**Task statement**
Transcribe every line of the following material verbatim, with no change of any kind.

-- Begin Information supplied --

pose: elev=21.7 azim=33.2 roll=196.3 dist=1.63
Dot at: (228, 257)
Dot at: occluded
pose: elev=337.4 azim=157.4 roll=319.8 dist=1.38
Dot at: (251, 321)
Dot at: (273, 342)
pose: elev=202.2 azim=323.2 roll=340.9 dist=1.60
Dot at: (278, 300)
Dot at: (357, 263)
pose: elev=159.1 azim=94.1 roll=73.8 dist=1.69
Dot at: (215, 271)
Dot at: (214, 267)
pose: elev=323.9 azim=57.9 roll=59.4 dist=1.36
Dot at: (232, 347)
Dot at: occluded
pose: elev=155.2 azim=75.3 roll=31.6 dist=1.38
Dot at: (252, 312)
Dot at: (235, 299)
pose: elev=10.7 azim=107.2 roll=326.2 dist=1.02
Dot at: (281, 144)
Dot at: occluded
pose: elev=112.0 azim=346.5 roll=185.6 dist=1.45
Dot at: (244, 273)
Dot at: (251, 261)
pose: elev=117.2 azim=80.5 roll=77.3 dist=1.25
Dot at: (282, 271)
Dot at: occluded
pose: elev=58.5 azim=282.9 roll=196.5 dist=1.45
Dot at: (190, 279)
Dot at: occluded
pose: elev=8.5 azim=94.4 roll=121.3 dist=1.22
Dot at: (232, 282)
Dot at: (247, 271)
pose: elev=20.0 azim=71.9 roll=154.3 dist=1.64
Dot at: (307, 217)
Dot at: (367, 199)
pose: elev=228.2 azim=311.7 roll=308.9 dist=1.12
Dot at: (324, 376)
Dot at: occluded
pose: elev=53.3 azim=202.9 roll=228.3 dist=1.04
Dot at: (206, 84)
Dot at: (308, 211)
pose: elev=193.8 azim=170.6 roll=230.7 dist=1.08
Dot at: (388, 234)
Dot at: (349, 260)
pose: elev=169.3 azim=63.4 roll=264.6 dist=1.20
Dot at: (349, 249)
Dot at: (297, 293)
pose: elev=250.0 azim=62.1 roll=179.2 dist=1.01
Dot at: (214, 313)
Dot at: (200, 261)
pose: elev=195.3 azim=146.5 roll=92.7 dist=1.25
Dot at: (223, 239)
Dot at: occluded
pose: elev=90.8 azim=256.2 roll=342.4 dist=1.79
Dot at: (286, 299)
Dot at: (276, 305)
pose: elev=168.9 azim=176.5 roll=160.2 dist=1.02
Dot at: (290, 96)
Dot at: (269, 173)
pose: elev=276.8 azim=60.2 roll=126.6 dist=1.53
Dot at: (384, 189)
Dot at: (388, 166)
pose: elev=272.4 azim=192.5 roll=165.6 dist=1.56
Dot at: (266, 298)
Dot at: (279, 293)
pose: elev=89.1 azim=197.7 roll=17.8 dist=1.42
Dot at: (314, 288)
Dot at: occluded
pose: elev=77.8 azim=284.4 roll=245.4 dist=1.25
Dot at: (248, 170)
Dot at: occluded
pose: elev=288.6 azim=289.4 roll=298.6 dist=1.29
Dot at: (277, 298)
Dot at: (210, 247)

-- End Information supplied --

**Result**
pose: elev=21.7 azim=33.2 roll=196.3 dist=1.63
Dot at: (228, 257)
Dot at: occluded
pose: elev=337.4 azim=157.4 roll=319.8 dist=1.38
Dot at: (251, 321)
Dot at: (273, 342)
pose: elev=202.2 azim=323.2 roll=340.9 dist=1.60
Dot at: (278, 300)
Dot at: (357, 263)
pose: elev=159.1 azim=94.1 roll=73.8 dist=1.69
Dot at: (215, 271)
Dot at: (214, 267)
pose: elev=323.9 azim=57.9 roll=59.4 dist=1.36
Dot at: (232, 347)
Dot at: occluded
pose: elev=155.2 azim=75.3 roll=31.6 dist=1.38
Dot at: (252, 312)
Dot at: (235, 299)
pose: elev=10.7 azim=107.2 roll=326.2 dist=1.02
Dot at: (281, 144)
Dot at: occluded
pose: elev=112.0 azim=346.5 roll=185.6 dist=1.45
Dot at: (244, 273)
Dot at: (251, 261)
pose: elev=117.2 azim=80.5 roll=77.3 dist=1.25
Dot at: (282, 271)
Dot at: occluded
pose: elev=58.5 azim=282.9 roll=196.5 dist=1.45
Dot at: (190, 279)
Dot at: occluded
pose: elev=8.5 azim=94.4 roll=121.3 dist=1.22
Dot at: (232, 282)
Dot at: (247, 271)
pose: elev=20.0 azim=71.9 roll=154.3 dist=1.64
Dot at: (307, 217)
Dot at: (367, 199)
pose: elev=228.2 azim=311.7 roll=308.9 dist=1.12
Dot at: (324, 376)
Dot at: occluded
pose: elev=53.3 azim=202.9 roll=228.3 dist=1.04
Dot at: (206, 84)
Dot at: (308, 211)
pose: elev=193.8 azim=170.6 roll=230.7 dist=1.08
Dot at: (388, 234)
Dot at: (349, 260)
pose: elev=169.3 azim=63.4 roll=264.6 dist=1.20
Dot at: (349, 249)
Dot at: (297, 293)
pose: elev=250.0 azim=62.1 roll=179.2 dist=1.01
Dot at: (214, 313)
Dot at: (200, 261)
pose: elev=195.3 azim=146.5 roll=92.7 dist=1.25
Dot at: (223, 239)
Dot at: occluded
pose: elev=90.8 azim=256.2 roll=342.4 dist=1.79
Dot at: (286, 299)
Dot at: (276, 305)
pose: elev=168.9 azim=176.5 roll=160.2 dist=1.02
Dot at: (290, 96)
Dot at: (269, 173)
pose: elev=276.8 azim=60.2 roll=126.6 dist=1.53
Dot at: (384, 189)
Dot at: (388, 166)
pose: elev=272.4 azim=192.5 roll=165.6 dist=1.56
Dot at: (266, 298)
Dot at: (279, 293)
pose: elev=89.1 azim=197.7 roll=17.8 dist=1.42
Dot at: (314, 288)
Dot at: occluded
pose: elev=77.8 azim=284.4 roll=245.4 dist=1.25
Dot at: (248, 170)
Dot at: occluded
pose: elev=288.6 azim=289.4 roll=298.6 dist=1.29
Dot at: (277, 298)
Dot at: (210, 247)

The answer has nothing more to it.